I wanted to share a conversation with Alison Lebovitz—Emmy-nominated PBS host, motivational speaker, and author—that perfectly captures how the things we resist as children become our greatest gifts as adults.
Alison grew up in Birmingham attending a Jewish day school in its infancy—literally a one-room school with partitions. She was the only girl in her graduating class of five and resented feeling socially isolated from the popular kids. Today, she realizes her parents gave her an extraordinary gift as pioneers of Southern Jewish education.
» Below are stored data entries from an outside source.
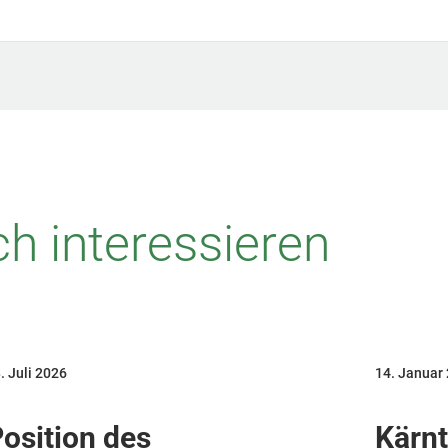
h interessieren
. Juli 2026
14. Januar
osition des
Kärn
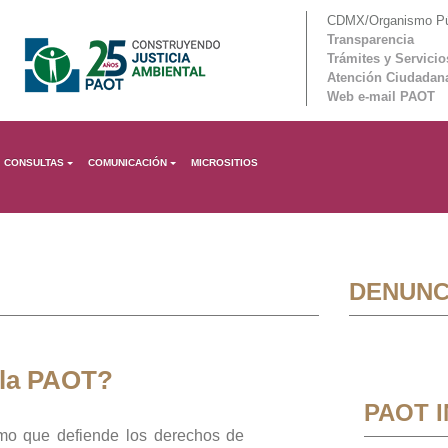
CDMX/Organismo Púb
Transparencia
Trámites y Servicio
Atención Ciudadan
Web e-mail PAOT
CONSULTAS
COMUNICACIÓN
MICROSITIOS
DENUNC
 la PAOT?
PAOT 
mo que defiende los derechos de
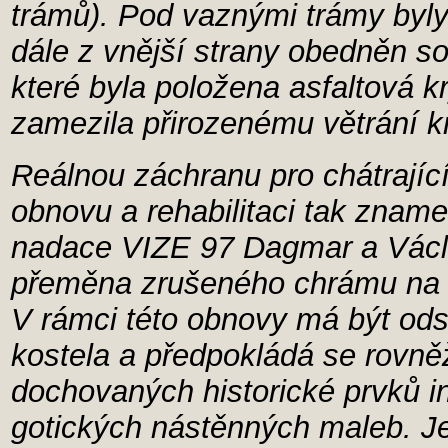
trámů). Pod vaznými trámy byly
dále z vnější strany obedněn so
které byla položena asfaltová k
zamezila přirozenému větrání k
Reálnou záchranu pro chátrající
obnovu a rehabilitaci tak znam
nadace VIZE 97 Dagmar a Václa
přeměna zrušeného chrámu na ku
V rámci této obnovy má být odst
kostela a předpokládá se rovně
dochovaných historické prvků i
gotických nástěnných maleb. J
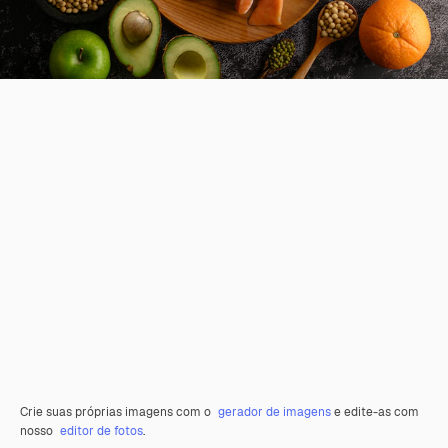
Crie suas próprias imagens com o
gerador de imagens
e edite-as com
nosso
editor de fotos
.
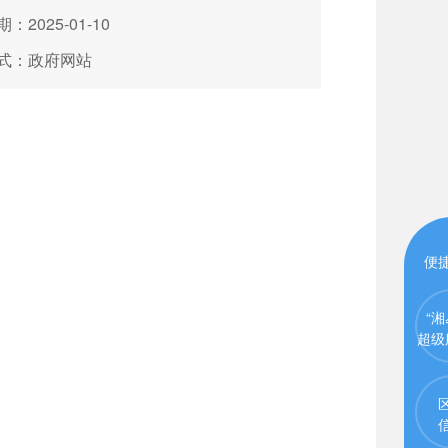
：2025-01-10
式：政府网站
便
“湘
超级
Her path took her from Brandeis to Northwestern, then working for Coca-Cola during the 1996 Olympics in Atlanta, where she met her Chattanooga husband. She now hosts a PBS show called "The A-List with Alison Lebovtiz" in its 17th season and runs a podcast with her comedian sister called Sis & Tell. Her approach to both? Don't let perfect be the enemy of great. The podcast went from kitchen joke to live in three days.
Her most meaningful work is leading One Clip at a Time, extending the legacy of Tennessee's Paperclip Project. She started by collecting business cards at a Lion of Judah event where 75 women wanted to join something that barely existed. Sixteen years later, the organization runs Holocaust education programming in 37 states, Canada, and Israel.
Everything meaningful in Alison's life traces back to that day school she once resented. She sight-reads Torah, speaks Hebrew, and for years hosted Shabbat dinners that became legendary with her sons and their friends.
She wears "billboard sweaters" with messages like "Be Kind" because she wants to be a thermostat that changes the climate, not a thermometer that just measures it. She's built a life on curiosity, asking "what's your story?" and believing our shared stories unite more than divide us.
Her only regret? Chattanooga doesn't have a day school beyond preschool. The foundation she once resisted became everything—proof that sometimes the gifts we push against become the ones we're most grateful for.